Data supplied:
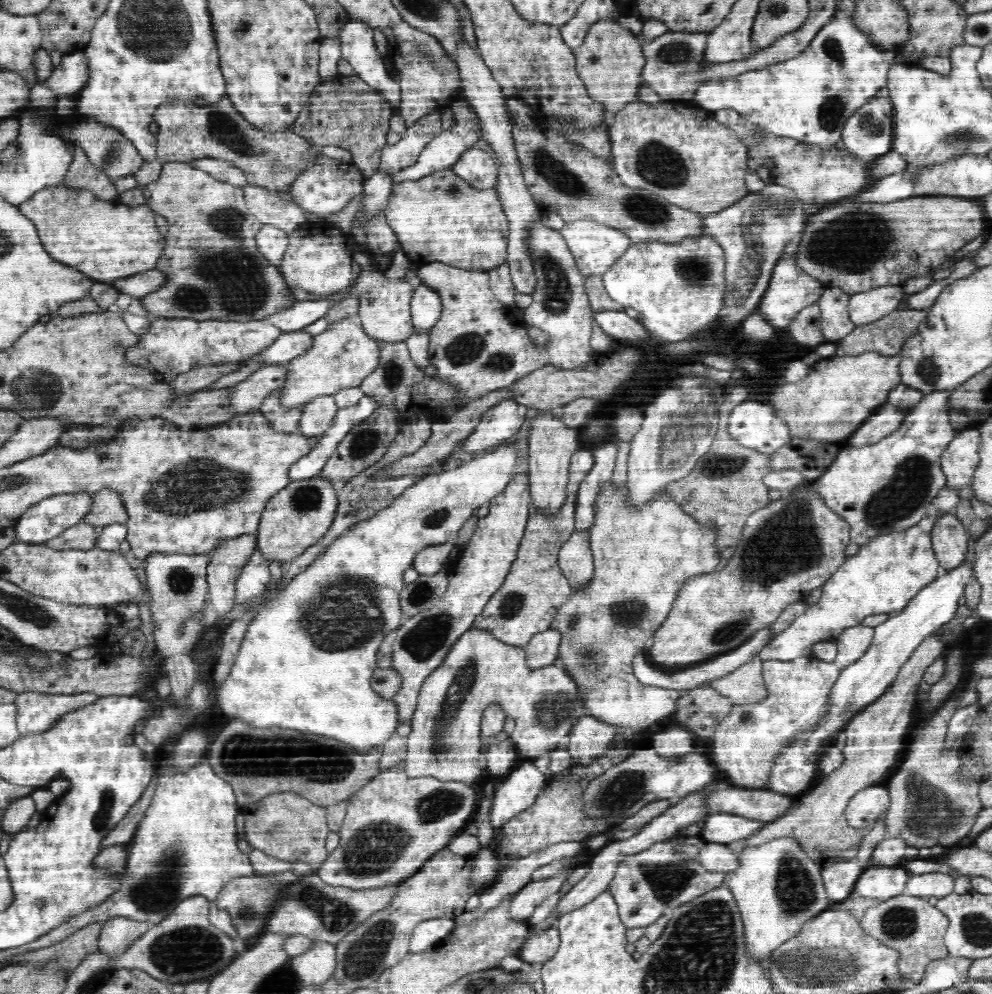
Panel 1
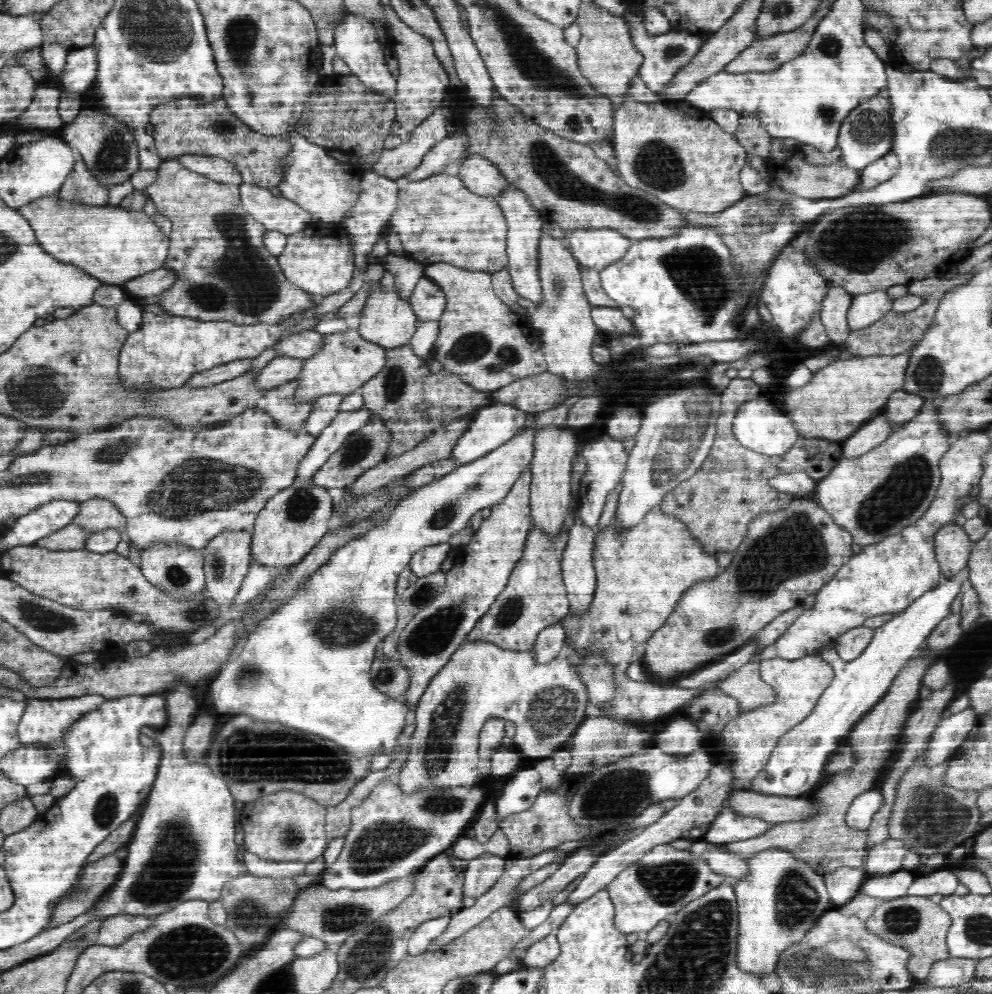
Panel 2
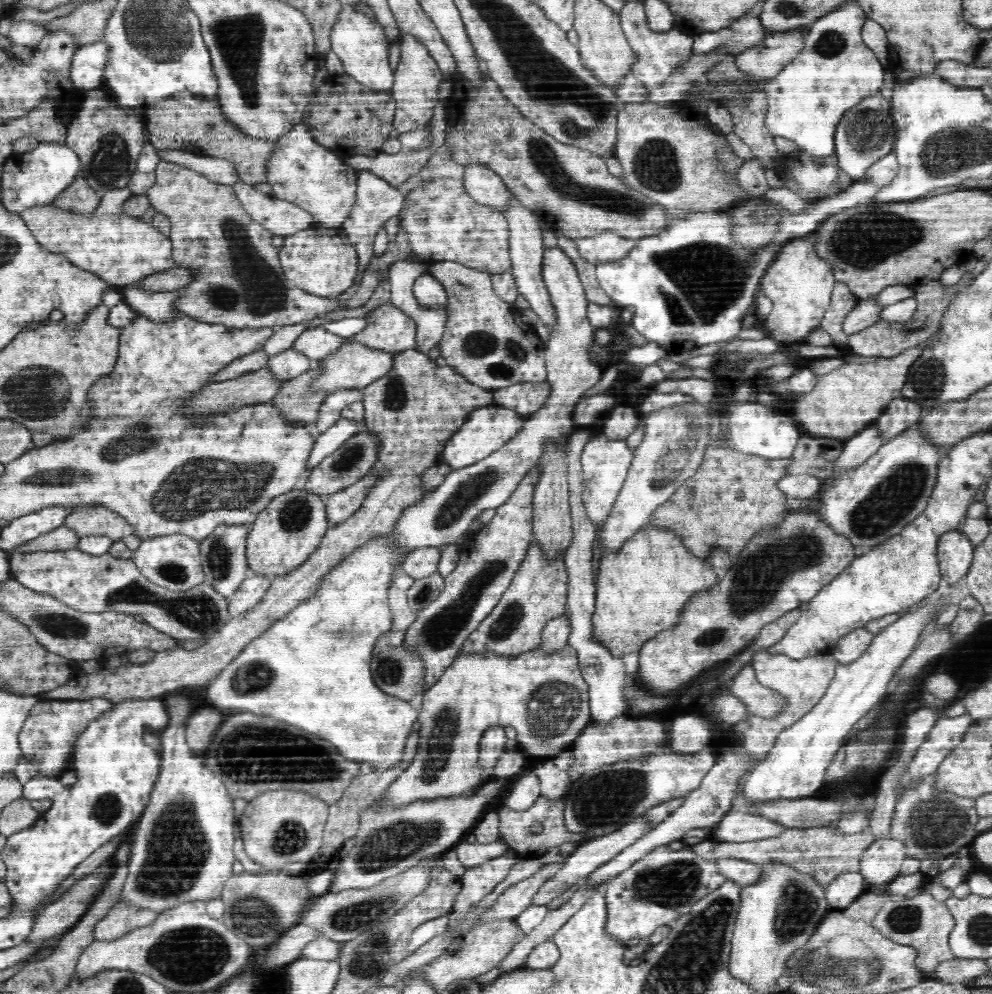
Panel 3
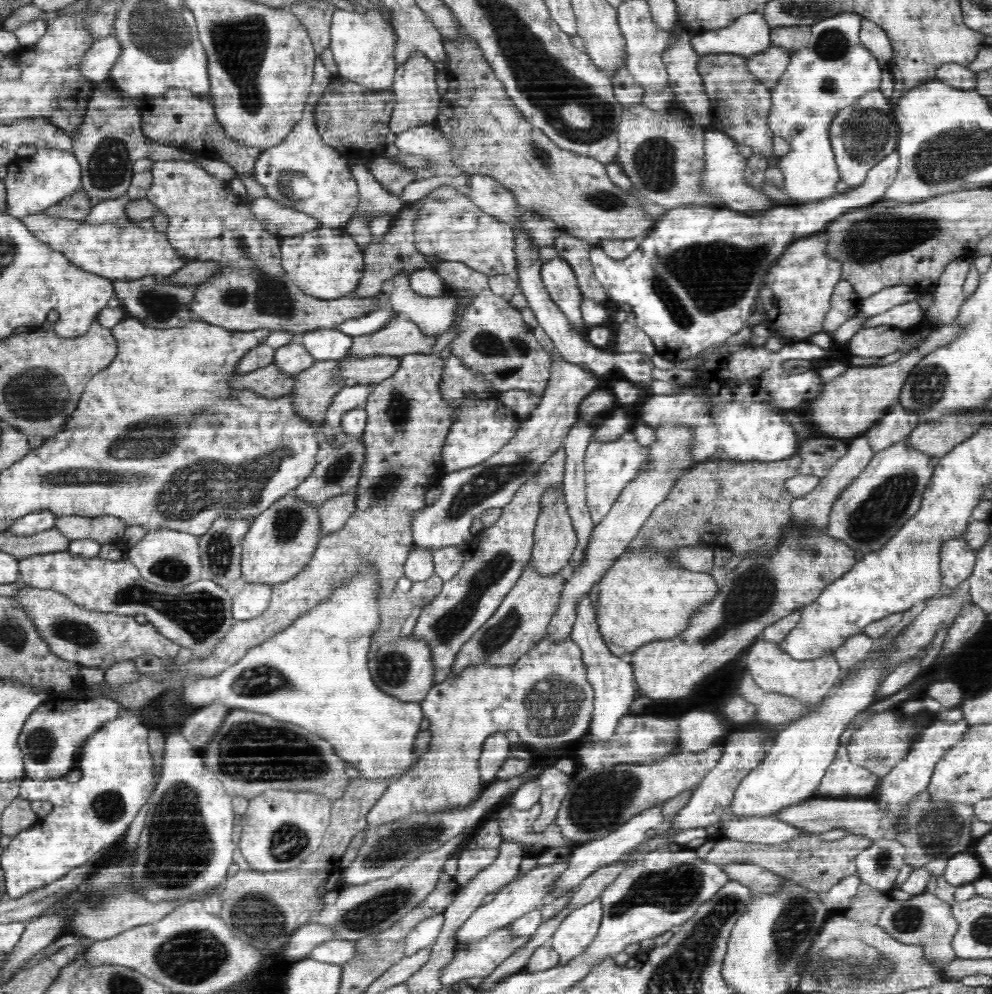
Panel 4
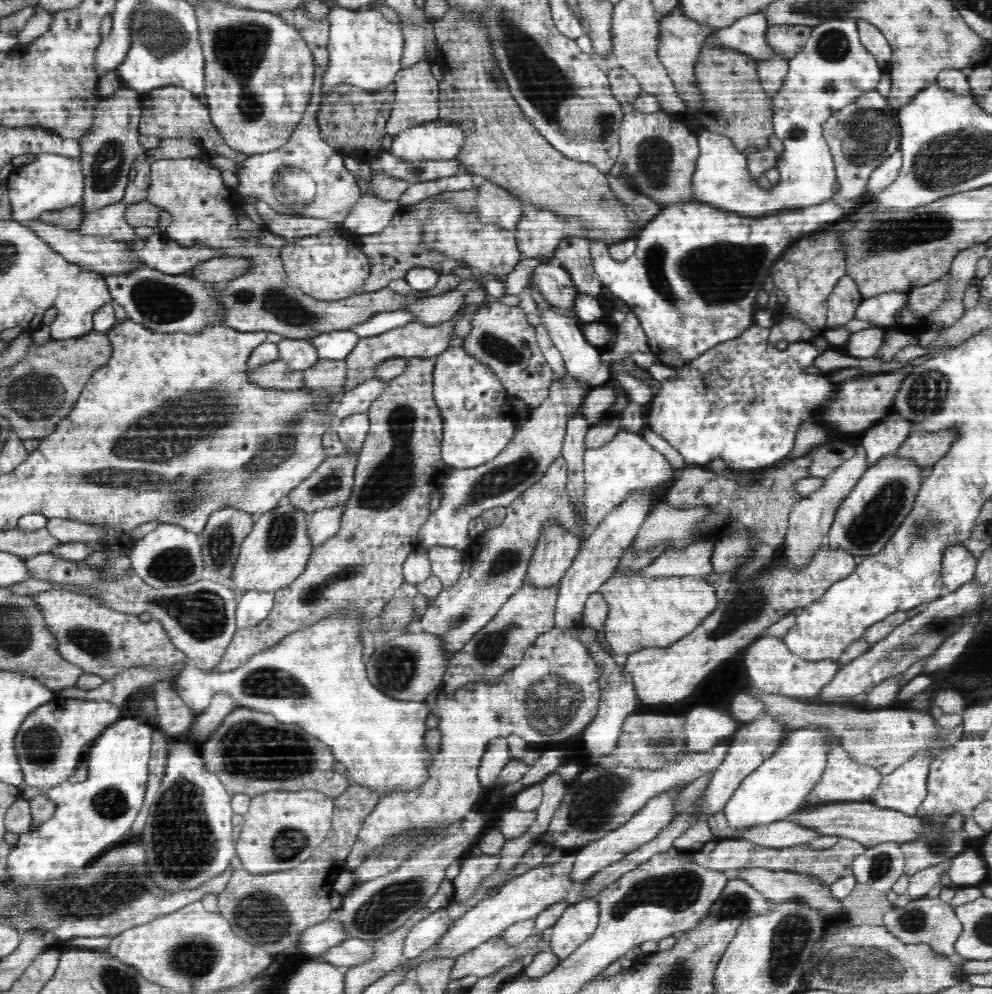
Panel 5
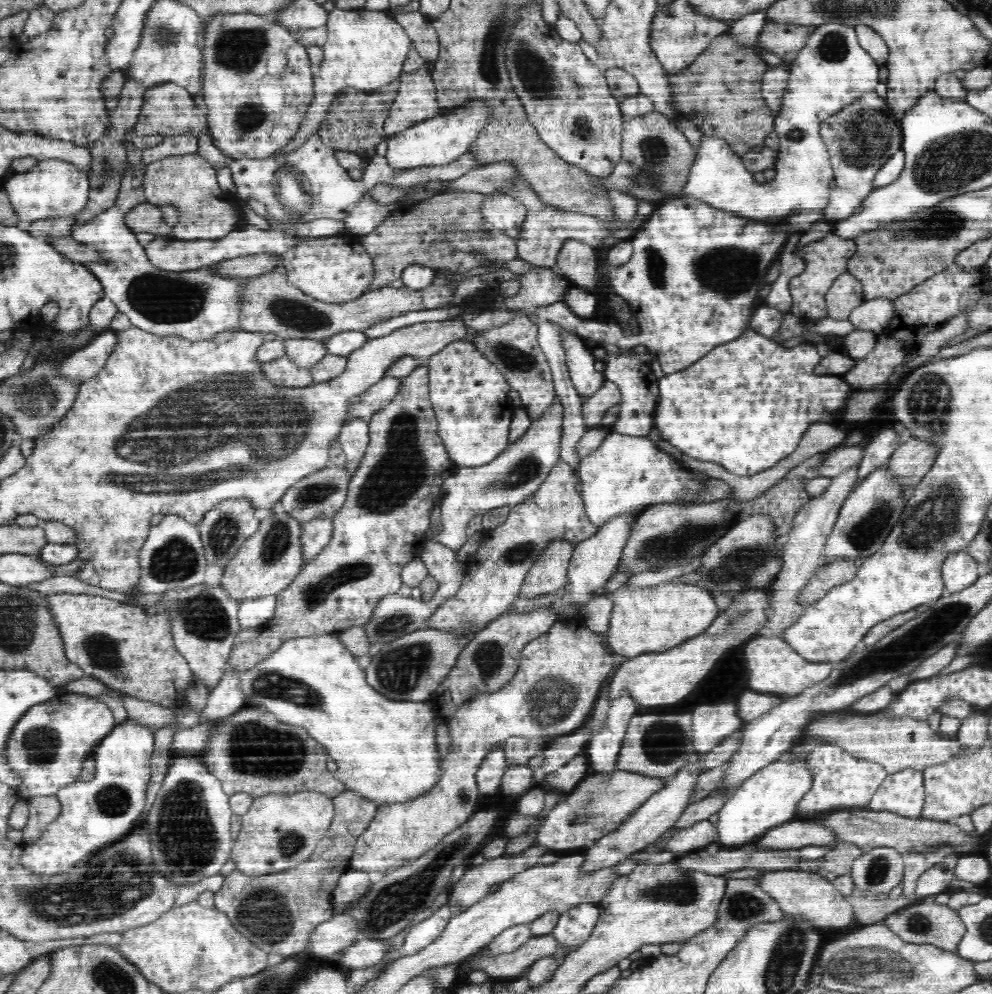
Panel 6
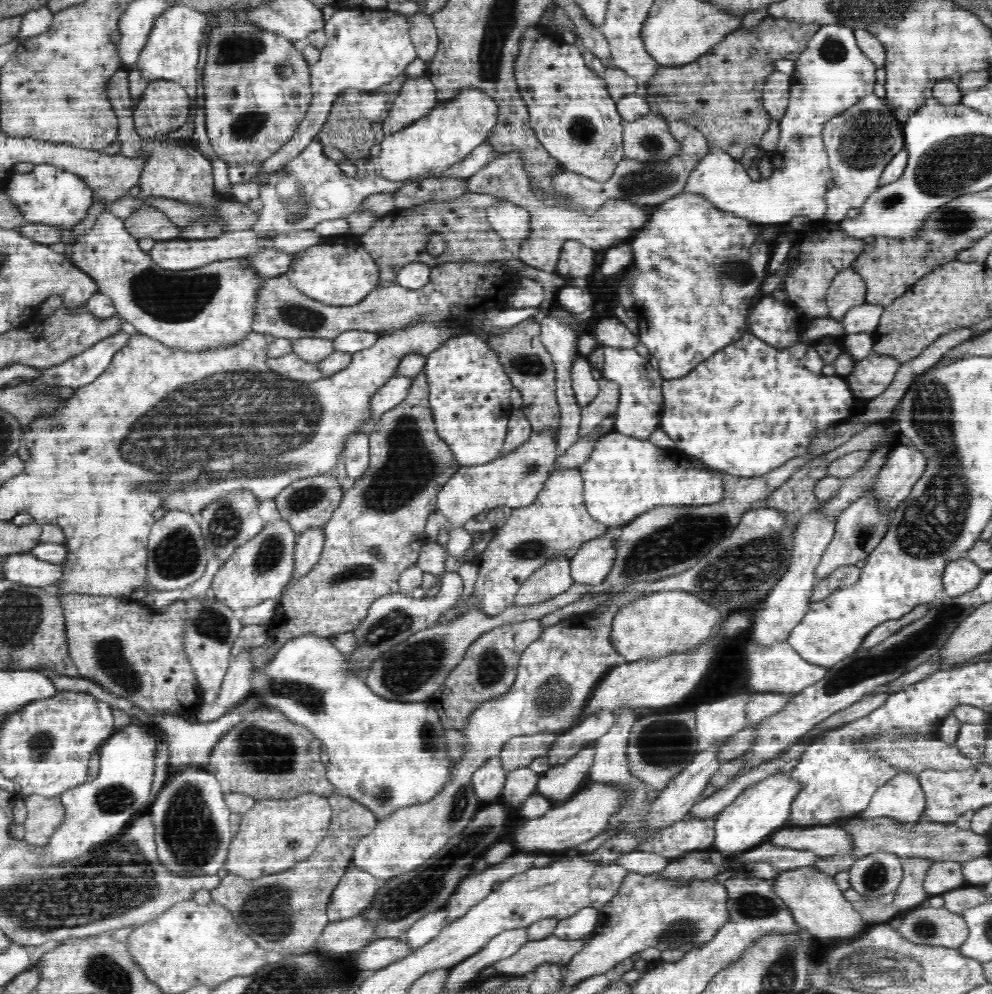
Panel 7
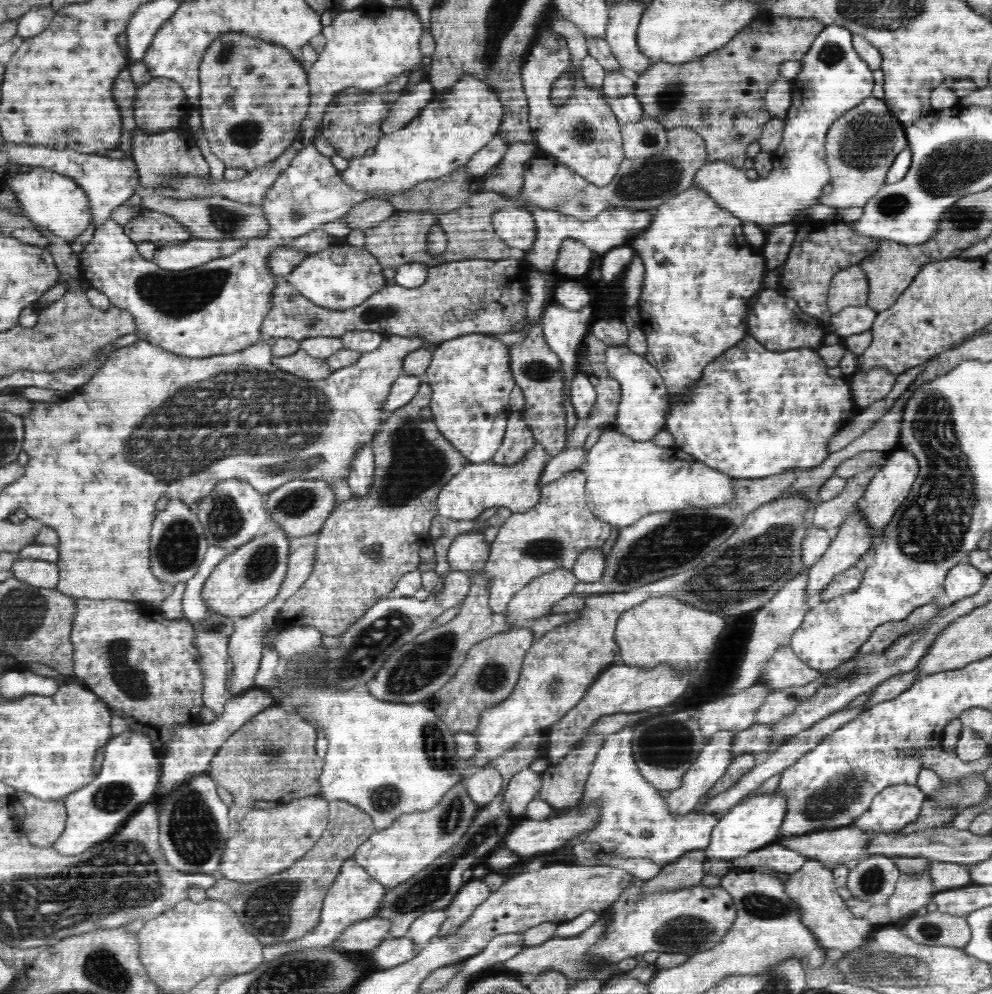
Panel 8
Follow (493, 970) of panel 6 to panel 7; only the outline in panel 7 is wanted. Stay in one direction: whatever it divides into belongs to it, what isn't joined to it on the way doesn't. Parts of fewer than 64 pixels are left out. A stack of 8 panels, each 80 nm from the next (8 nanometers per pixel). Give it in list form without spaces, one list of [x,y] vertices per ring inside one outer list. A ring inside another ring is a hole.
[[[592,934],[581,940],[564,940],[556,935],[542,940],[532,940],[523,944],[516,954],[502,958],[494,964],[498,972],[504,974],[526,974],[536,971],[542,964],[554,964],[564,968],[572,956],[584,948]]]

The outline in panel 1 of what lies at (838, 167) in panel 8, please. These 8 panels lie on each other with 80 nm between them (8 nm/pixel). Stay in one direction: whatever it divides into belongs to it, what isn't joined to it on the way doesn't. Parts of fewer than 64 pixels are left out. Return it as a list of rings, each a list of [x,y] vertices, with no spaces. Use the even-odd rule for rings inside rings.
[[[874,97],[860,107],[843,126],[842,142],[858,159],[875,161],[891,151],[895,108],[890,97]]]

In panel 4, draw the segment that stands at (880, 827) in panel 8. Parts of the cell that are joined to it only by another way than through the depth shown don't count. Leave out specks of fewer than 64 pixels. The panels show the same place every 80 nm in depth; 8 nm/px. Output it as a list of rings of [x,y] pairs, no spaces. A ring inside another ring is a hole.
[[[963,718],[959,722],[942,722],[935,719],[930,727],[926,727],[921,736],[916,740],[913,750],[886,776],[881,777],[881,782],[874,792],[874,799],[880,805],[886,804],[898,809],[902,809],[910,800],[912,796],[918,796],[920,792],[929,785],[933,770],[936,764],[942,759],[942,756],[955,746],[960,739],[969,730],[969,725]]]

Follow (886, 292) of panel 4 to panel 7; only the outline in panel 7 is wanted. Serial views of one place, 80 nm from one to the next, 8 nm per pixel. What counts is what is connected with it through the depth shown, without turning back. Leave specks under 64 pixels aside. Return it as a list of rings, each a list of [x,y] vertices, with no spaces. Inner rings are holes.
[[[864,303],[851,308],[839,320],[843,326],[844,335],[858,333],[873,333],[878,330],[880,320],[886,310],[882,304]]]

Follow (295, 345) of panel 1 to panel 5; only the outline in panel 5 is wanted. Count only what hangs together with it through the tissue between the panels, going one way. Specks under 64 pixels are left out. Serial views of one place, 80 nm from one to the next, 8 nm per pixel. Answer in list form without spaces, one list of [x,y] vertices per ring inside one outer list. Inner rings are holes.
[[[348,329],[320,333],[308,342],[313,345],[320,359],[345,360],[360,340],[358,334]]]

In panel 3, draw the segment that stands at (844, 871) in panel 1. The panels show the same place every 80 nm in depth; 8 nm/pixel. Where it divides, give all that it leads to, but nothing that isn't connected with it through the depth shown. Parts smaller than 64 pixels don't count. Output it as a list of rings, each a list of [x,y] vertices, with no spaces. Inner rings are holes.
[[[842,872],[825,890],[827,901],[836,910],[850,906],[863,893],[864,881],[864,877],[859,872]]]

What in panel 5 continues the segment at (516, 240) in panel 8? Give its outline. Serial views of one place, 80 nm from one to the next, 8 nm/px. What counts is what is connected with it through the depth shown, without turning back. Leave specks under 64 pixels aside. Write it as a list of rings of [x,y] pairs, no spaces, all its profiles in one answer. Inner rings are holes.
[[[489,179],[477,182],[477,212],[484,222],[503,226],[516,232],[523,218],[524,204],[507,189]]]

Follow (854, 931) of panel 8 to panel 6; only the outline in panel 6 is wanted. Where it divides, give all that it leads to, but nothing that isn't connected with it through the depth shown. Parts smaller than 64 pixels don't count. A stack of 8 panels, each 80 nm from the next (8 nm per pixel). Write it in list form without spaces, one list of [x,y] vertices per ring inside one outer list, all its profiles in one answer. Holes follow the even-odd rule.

Brief:
In the copy, include every line of the entries above exactly and none of the pictures.

Response to this task:
Panel 1
Panel 2
Panel 3
Panel 4
Panel 5
Panel 6
Panel 7
Panel 8
Follow (493, 970) of panel 6 to panel 7; only the outline in panel 7 is wanted. Stay in one direction: whatever it divides into belongs to it, what isn't joined to it on the way doesn't. Parts of fewer than 64 pixels are left out. A stack of 8 panels, each 80 nm from the next (8 nanometers per pixel). Give it in list form without spaces, one list of [x,y] vertices per ring inside one outer list. A ring inside another ring is a hole.
[[[592,934],[581,940],[564,940],[556,935],[542,940],[532,940],[523,944],[516,954],[502,958],[494,964],[498,972],[504,974],[526,974],[536,971],[542,964],[554,964],[564,968],[572,956],[584,948]]]

The outline in panel 1 of what lies at (838, 167) in panel 8, please. These 8 panels lie on each other with 80 nm between them (8 nm/pixel). Stay in one direction: whatever it divides into belongs to it, what isn't joined to it on the way doesn't. Parts of fewer than 64 pixels are left out. Return it as a list of rings, each a list of [x,y] vertices, with no spaces. Use the even-odd rule for rings inside rings.
[[[874,97],[860,107],[843,126],[842,142],[858,159],[875,161],[891,151],[895,108],[890,97]]]

In panel 4, draw the segment that stands at (880, 827) in panel 8. Parts of the cell that are joined to it only by another way than through the depth shown don't count. Leave out specks of fewer than 64 pixels. The panels show the same place every 80 nm in depth; 8 nm/px. Output it as a list of rings of [x,y] pairs, no spaces. A ring inside another ring is a hole.
[[[963,718],[959,722],[942,722],[935,719],[930,727],[926,727],[921,736],[916,740],[913,750],[886,776],[881,777],[881,782],[874,792],[874,799],[880,805],[886,804],[898,809],[902,809],[910,800],[912,796],[918,796],[920,792],[929,785],[933,770],[936,764],[942,759],[942,756],[955,746],[960,739],[969,730],[969,725]]]

Follow (886, 292) of panel 4 to panel 7; only the outline in panel 7 is wanted. Serial views of one place, 80 nm from one to the next, 8 nm per pixel. What counts is what is connected with it through the depth shown, without turning back. Leave specks under 64 pixels aside. Return it as a list of rings, each a list of [x,y] vertices, with no spaces. Inner rings are holes.
[[[864,303],[851,308],[839,320],[843,326],[844,335],[858,333],[873,333],[878,330],[880,320],[886,310],[882,304]]]

Follow (295, 345) of panel 1 to panel 5; only the outline in panel 5 is wanted. Count only what hangs together with it through the tissue between the panels, going one way. Specks under 64 pixels are left out. Serial views of one place, 80 nm from one to the next, 8 nm per pixel. Answer in list form without spaces, one list of [x,y] vertices per ring inside one outer list. Inner rings are holes.
[[[348,329],[320,333],[308,342],[313,345],[320,359],[345,360],[360,340],[358,334]]]

In panel 3, draw the segment that stands at (844, 871) in panel 1. The panels show the same place every 80 nm in depth; 8 nm/pixel. Where it divides, give all that it leads to, but nothing that isn't connected with it through the depth shown. Parts smaller than 64 pixels don't count. Output it as a list of rings, each a list of [x,y] vertices, with no spaces. Inner rings are holes.
[[[842,872],[825,890],[827,901],[836,910],[850,906],[863,893],[864,881],[864,877],[859,872]]]

What in panel 5 continues the segment at (516, 240) in panel 8? Give its outline. Serial views of one place, 80 nm from one to the next, 8 nm/px. What counts is what is connected with it through the depth shown, without turning back. Leave specks under 64 pixels aside. Write it as a list of rings of [x,y] pairs, no spaces, all its profiles in one answer. Inner rings are holes.
[[[489,179],[477,182],[477,212],[484,222],[503,226],[516,232],[523,218],[524,204],[507,189]]]

Follow (854, 931) of panel 8 to panel 6; only the outline in panel 6 is wanted. Where it divides, give all that it leads to, but nothing that isn't connected with it through the depth shown. Parts smaller than 64 pixels don't count. A stack of 8 panels, each 80 nm from the next (8 nm per pixel). Write it in list form without spaces, one list of [x,y] vertices per ring inside one outer list, all its profiles in one answer. Holes follow the even-odd rule.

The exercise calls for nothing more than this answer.